# ФРАГМЕНТ ТЕКСТА
■ ■ ■ ■ ■ ■ ■

За все время Гнедич видела только один раз и – неожиданно для себя самой – без удовольствия. Разговоры о Шекспире и о взаимовлиянии английской и французской литературы в XVIII веке.
11-го обедаю в семье Сидоровых, где знаю только славных и молоденьких дочерей, и знакомлюсь с Иваном Михайловичем Гревсом, который был моим чудесным утешением в университетские годы и о котором до настоящего времени сохранилось самое нежное и чуть печальное воспоминание. Постарел. Побелел. Выходец из другого мира. При встрече с ним – радостный шок и перестановка времени: не я и не он сегодняшние, а те, вчерашние, эпохи 1919–1921 годов. Он растроган встречей со мною, жена его, маленькая старушка, похожая на испанскую даму, с жаром просит меня бывать у них в Ленинграде. Обещаю. Буду бывать. Очень бы хотела освободиться от R и переключиться на другого "святого мудреца" и, кажется, знаю, что ничего из этого не выйдет. Мне ведь нужно быть спокойной, мне нужны мир и тишина, я устала, я, по-видимому, больна серьезнее, чем думаю, у меня очень-очень мало сил – всяческих. Мне нужен мир, его я не имею.
Вчера вечером – в городе – Анта: сплетни о Г.Г.И. (неприятные) и ее чтение Маяковского за чаем. Какой великолепный трибун! Мама слушает с умным восторгом. Среди старых людей старого мира я не знаю почитателей Маяковского. И мне очень радостно и гордо, что мама его любит и понимает. Какая она у меня чудесная, и как в ней много бурной и веселой молодости!
Отец, к счастью, уезжает 19-го в Москву. От этого известия сразу стало легко, просто и радостно.

■ ■ ■ ■ ■ ■ ■

# ЗАПИСИ НАБОРА ДАННЫХ
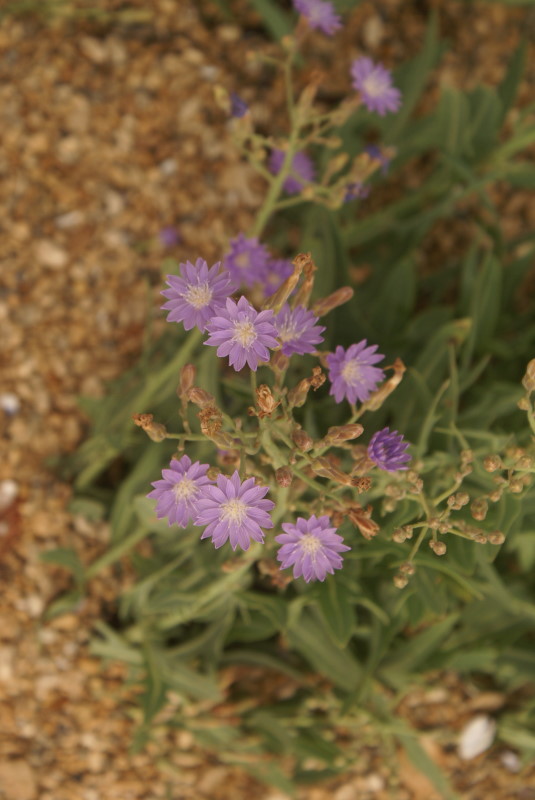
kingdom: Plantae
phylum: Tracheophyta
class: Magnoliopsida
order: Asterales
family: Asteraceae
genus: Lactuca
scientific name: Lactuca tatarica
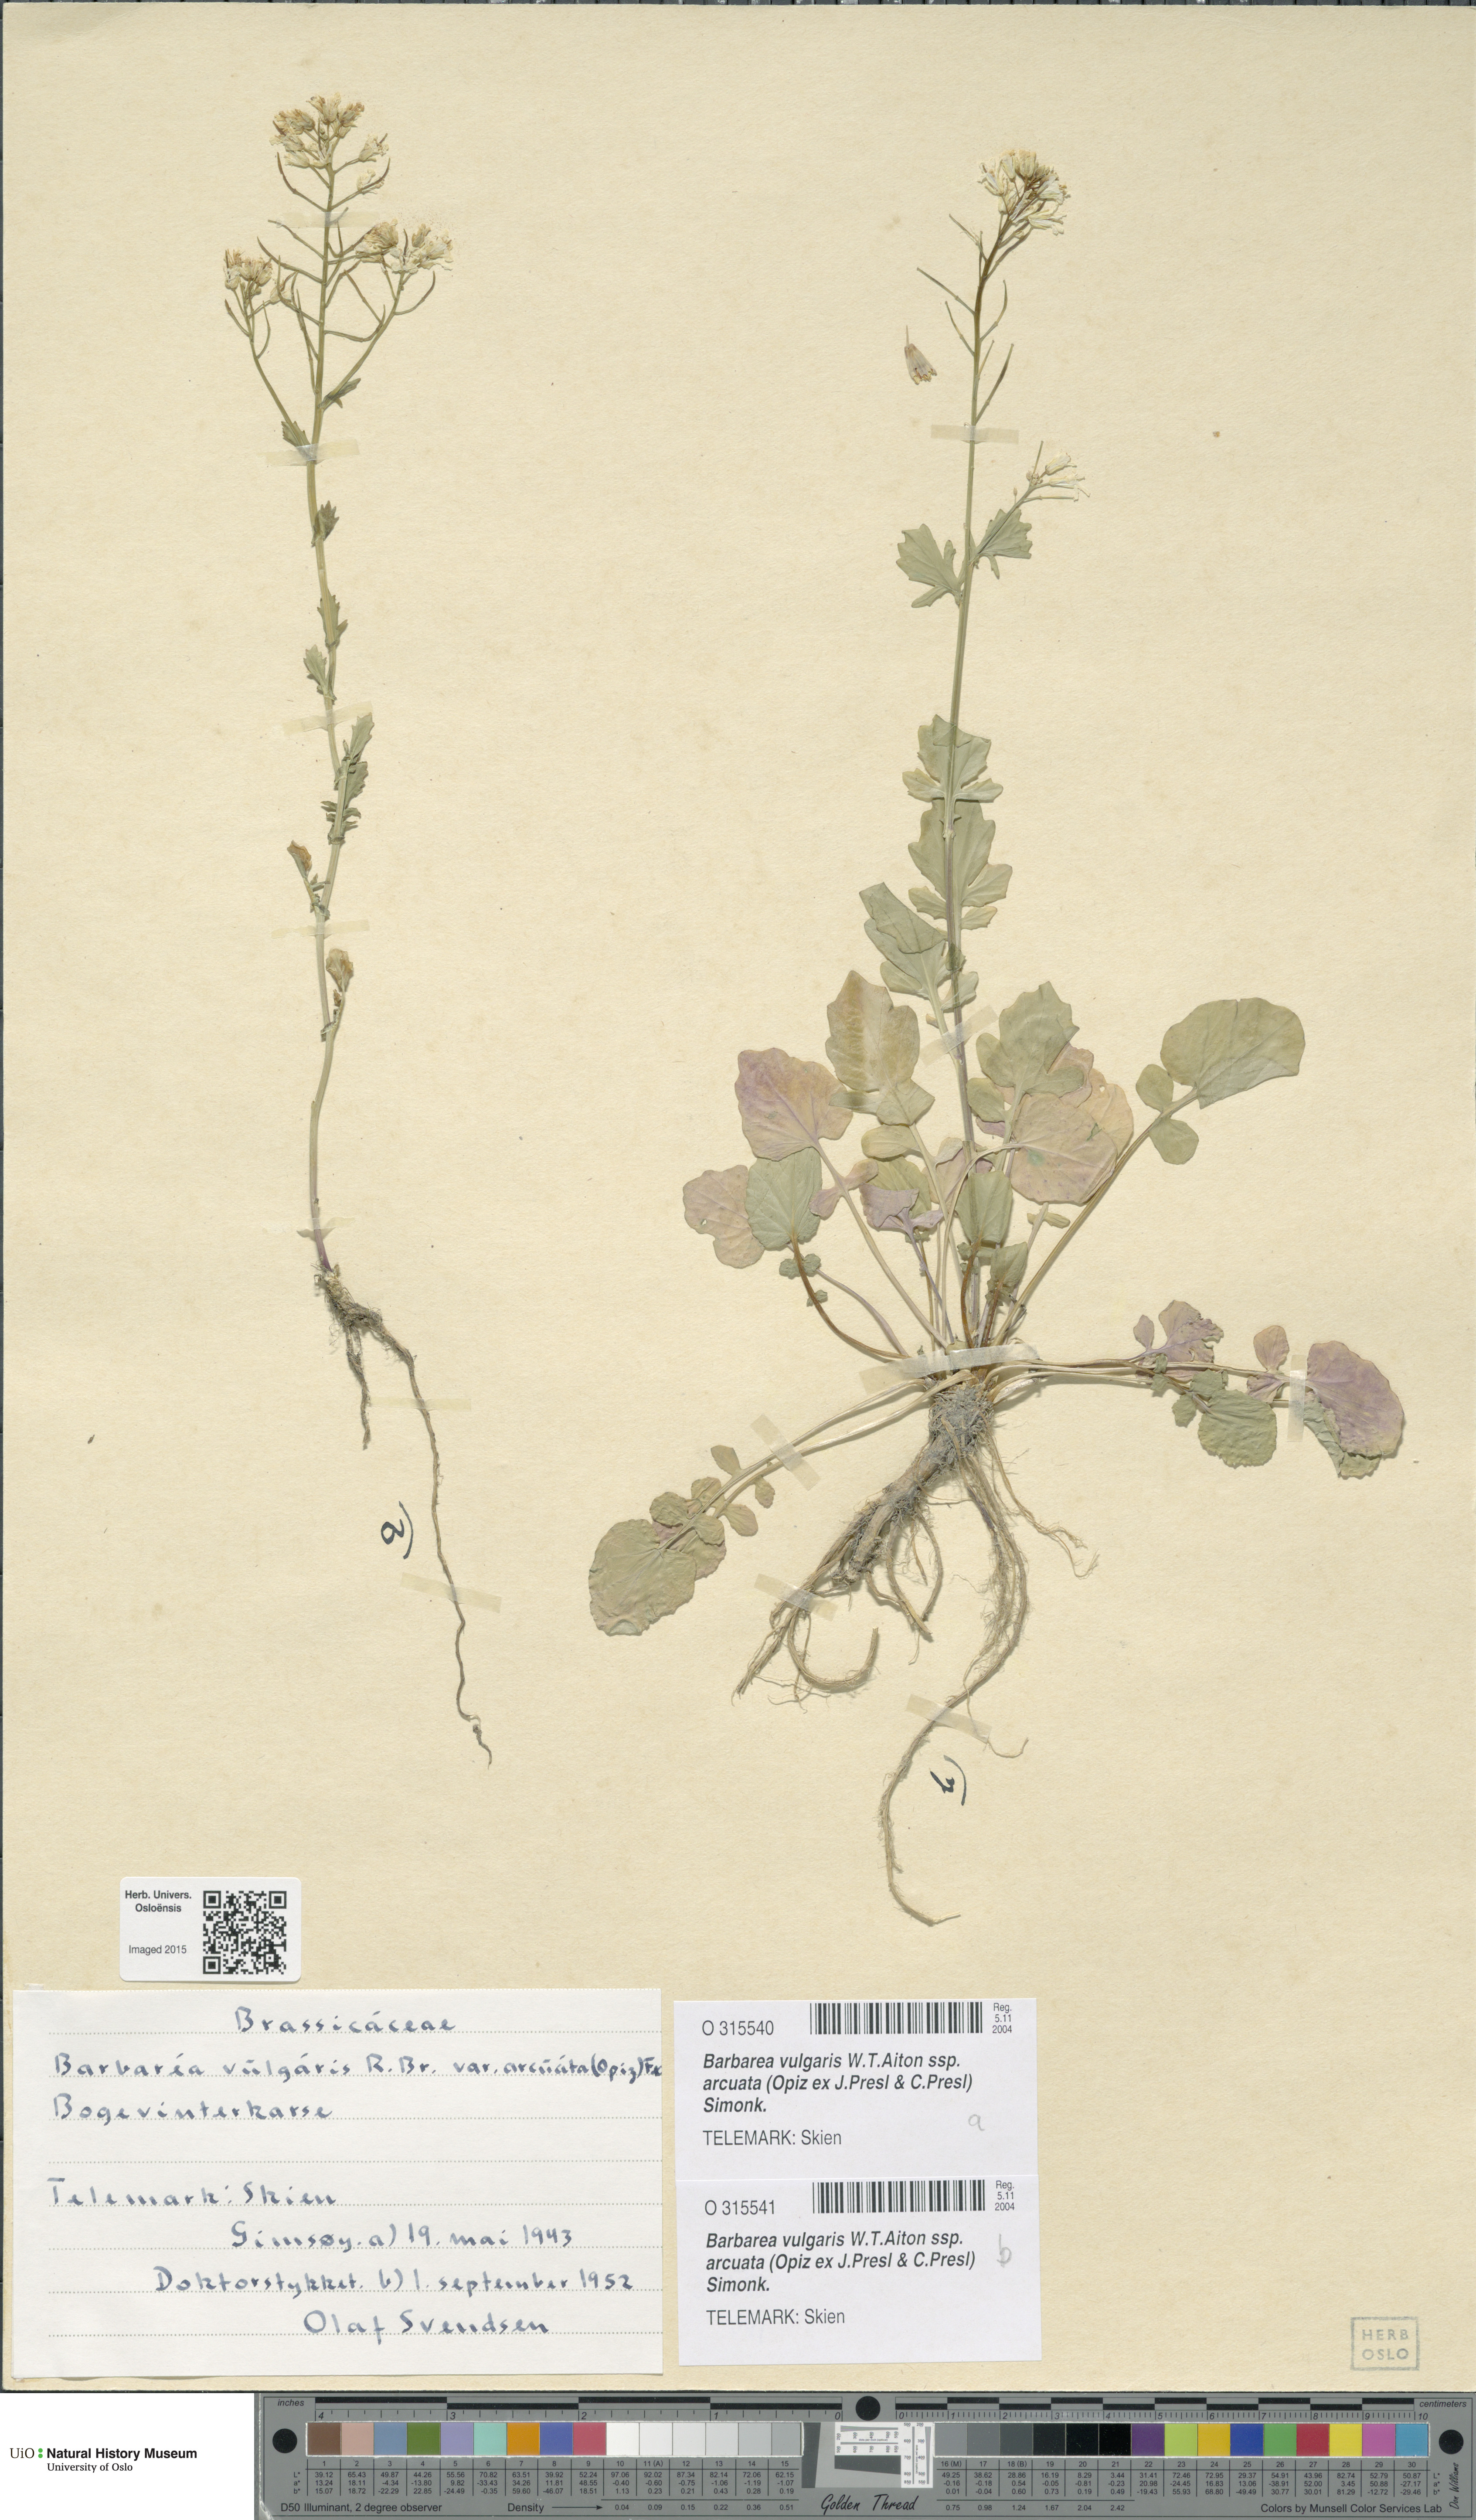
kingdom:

■ ■ ■ ■ ■ ■ ■

# УСЛОВИЯ ЗАДАНИЙ
(a) На кого, согласно фрагменту текста, похожа жена Ивана Михайловича Гревса?
(b) Воспроизведите дословно отрывок из фрагмента текста между словами «Вчера вечером –» и «и веселой молодости!» включительно.
Материал здесь никакой роли не играет.

# ОТВЕТЫ К ЗАДАНИЯМ
(a) На испанскую даму.

(b)
Вчера вечером – в городе – Анта: сплетни о Г.Г.И. (неприятные) и ее чтение Маяковского за чаем. Какой великолепный трибун! Мама слушает с умным восторгом. Среди старых людей старого мира я не знаю почитателей Маяковского. И мне очень радостно и гордо, что мама его любит и понимает. Какая она у меня чудесная, и как в ней много бурной и веселой молодости!